Two brilliant young writers (among the New Yorker's \"Twenty Under Forty\" noted fiction writers) read and discuss their work and the role of the unexpected in writing fiction.


Participant(s) Bio

Sarah Shun-lien Bynum is the author of two novels, Ms. Hempel Chronicles, a finalist for the 2009 PEN/Faulkner Award, and Madeleine Is Sleeping, a finalist for the 2004 National Book Award and winner of the Janet Heidinger Kafka Prize. Her fiction has appeared in several magazines and anthologies, including the New Yorker, Tin House, the Georgia Review, and the Best American Short Stories 2004 and 2009. The recipient of a Whiting Writers' Award and an NEA Fellowship, she directs the MFA program in writing at the University of California, San Diego.
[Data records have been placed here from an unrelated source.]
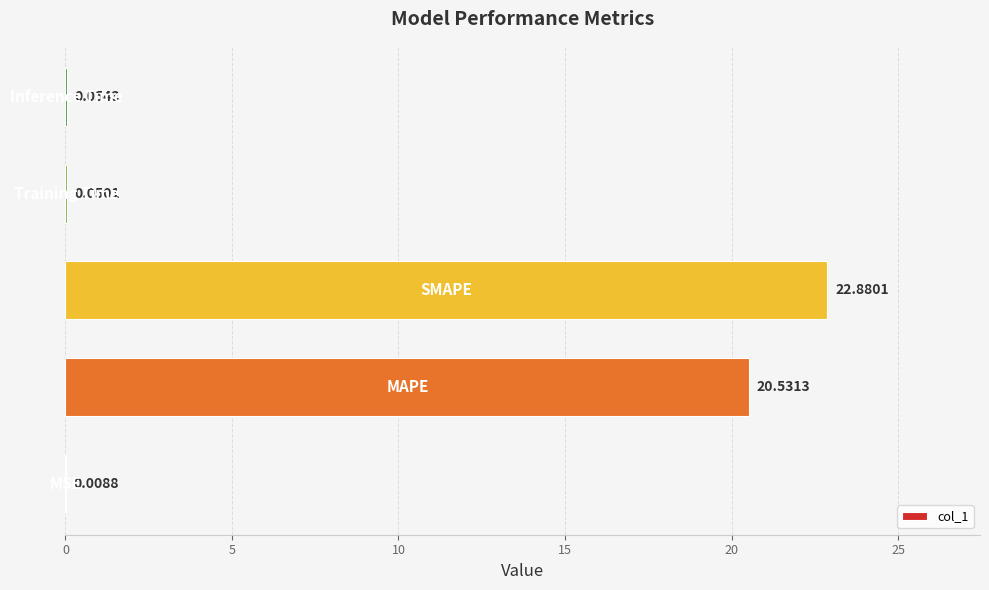

What is the sum of all values?

43.5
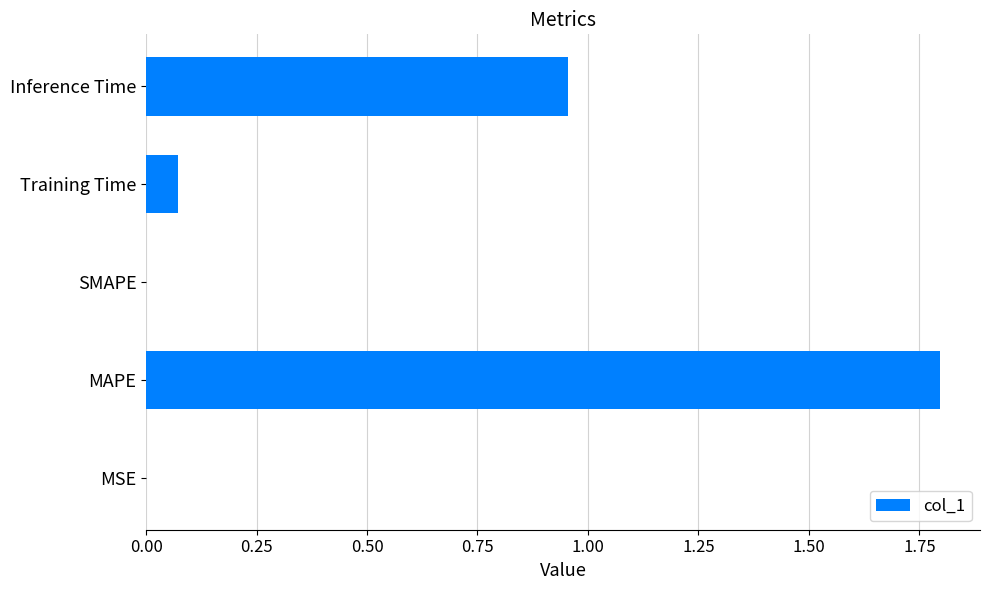

What is the sum of all values?

2.8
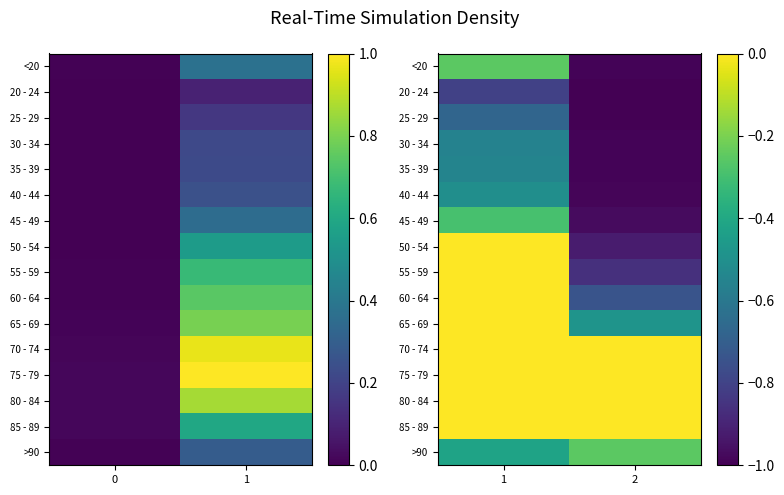

Is it true that 45 - 49 equals -0.2 at 1?

False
She lives in Los Angeles and was recently named one of "20 Under 40" fiction writers by the New Yorker.

Yiyun Li is the author of A Thousand Years of Good Prayers and The Vagrants. A native of Beijing and a graduate of the Iowa Writers' Workshop, she is the recipient of the Frank O'Connor International Short Story Award, the Hemingway Foundation/PEN Award, the Whiting Writers' Award, the Guardian First Book Award, and is a 2010 recipient of the MacArthur "Genius" Grant. In 2007, Granta named her one of the best American novelists under thirty-five. Her work has appeared in The New Yorker, A Public Space, The Best American Short Stories, and The O. Henry Prize Stories, among others. She teaches writing at the University of California, Davis.
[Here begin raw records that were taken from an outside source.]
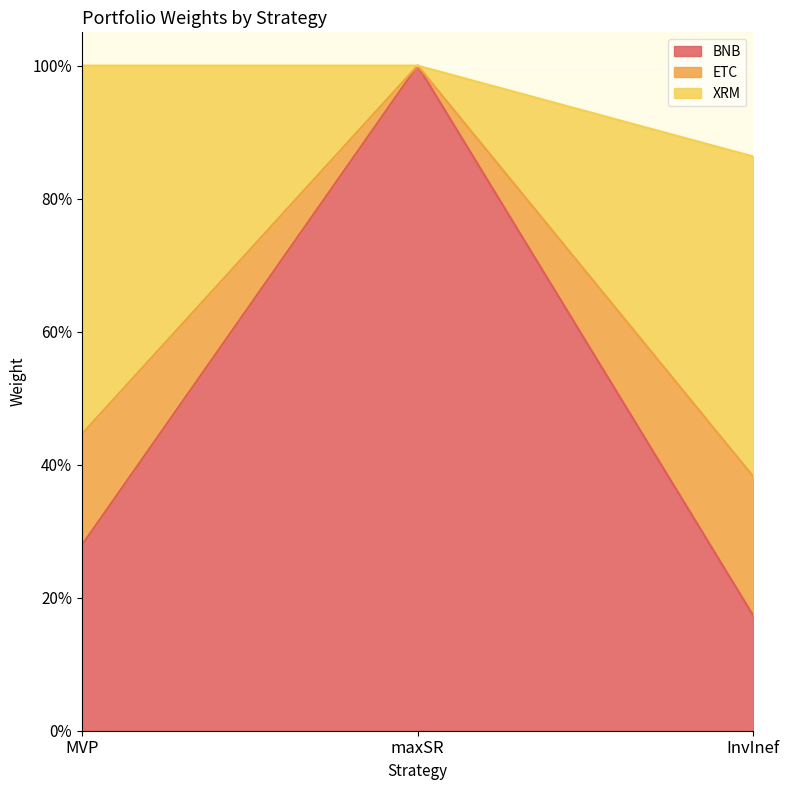

What position from the left is maxSR?

2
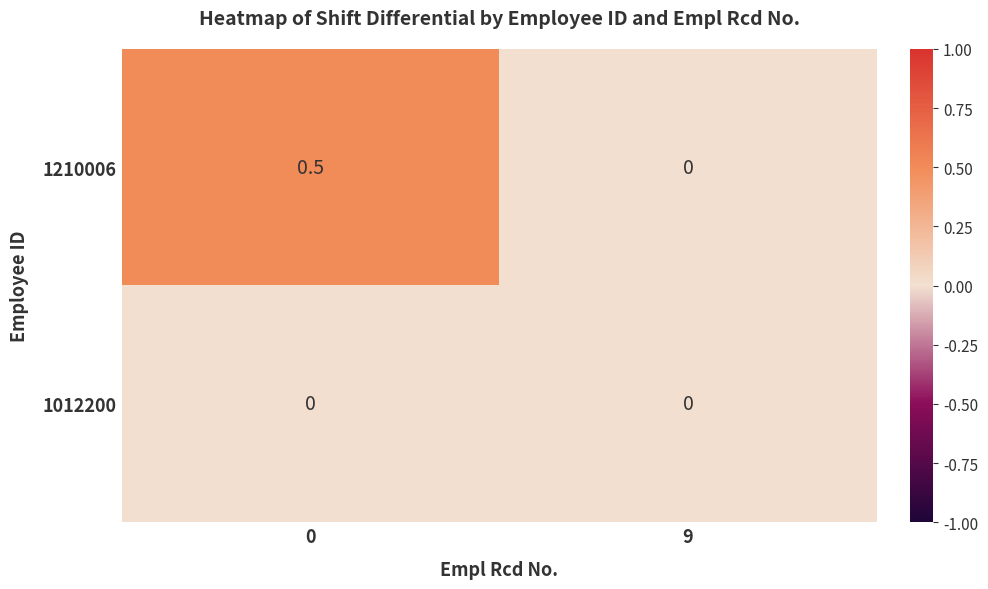

Which series has the largest total across all categories?

1210006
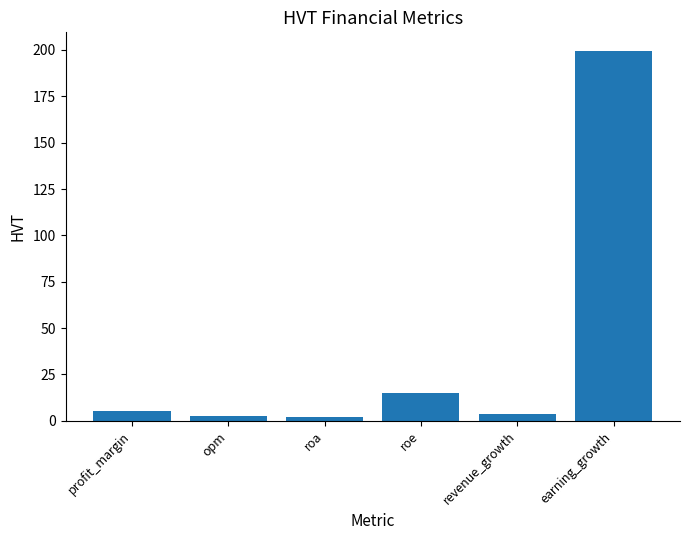

Where is the data nearest to the value 100?

roe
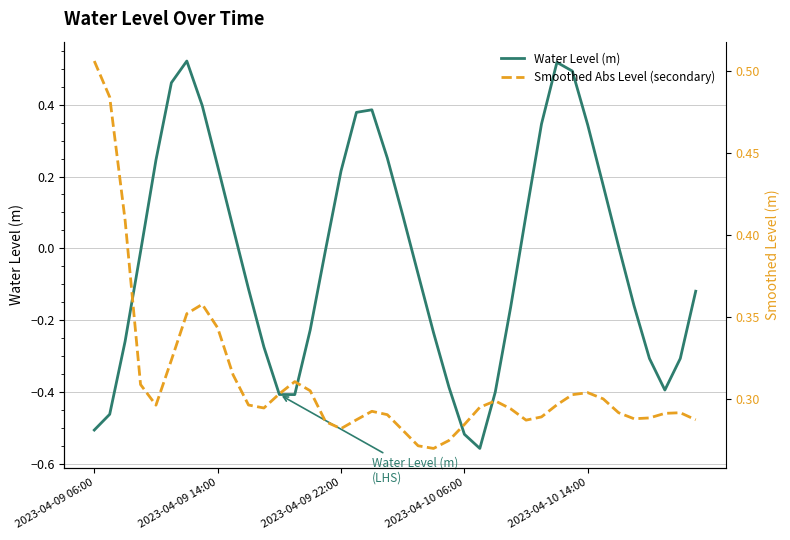

At which category does Water Level (m) reach its first local peak?

6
Brighde Mullins' plays have been produced in New York, London, and San Francisco. Titles include:Monkey in the Middle, Fire Eater, Topographical Eden; Pathological Venus. She has received a Whiting Foundation Award; an NEA Fellowship and others. She has taught at Harvard University and at Brown University, and for fifteen years she curated the Reading Series at Dia Art Foundation in New York. She is currently the Director of the Master of Professional Writing Program at USC.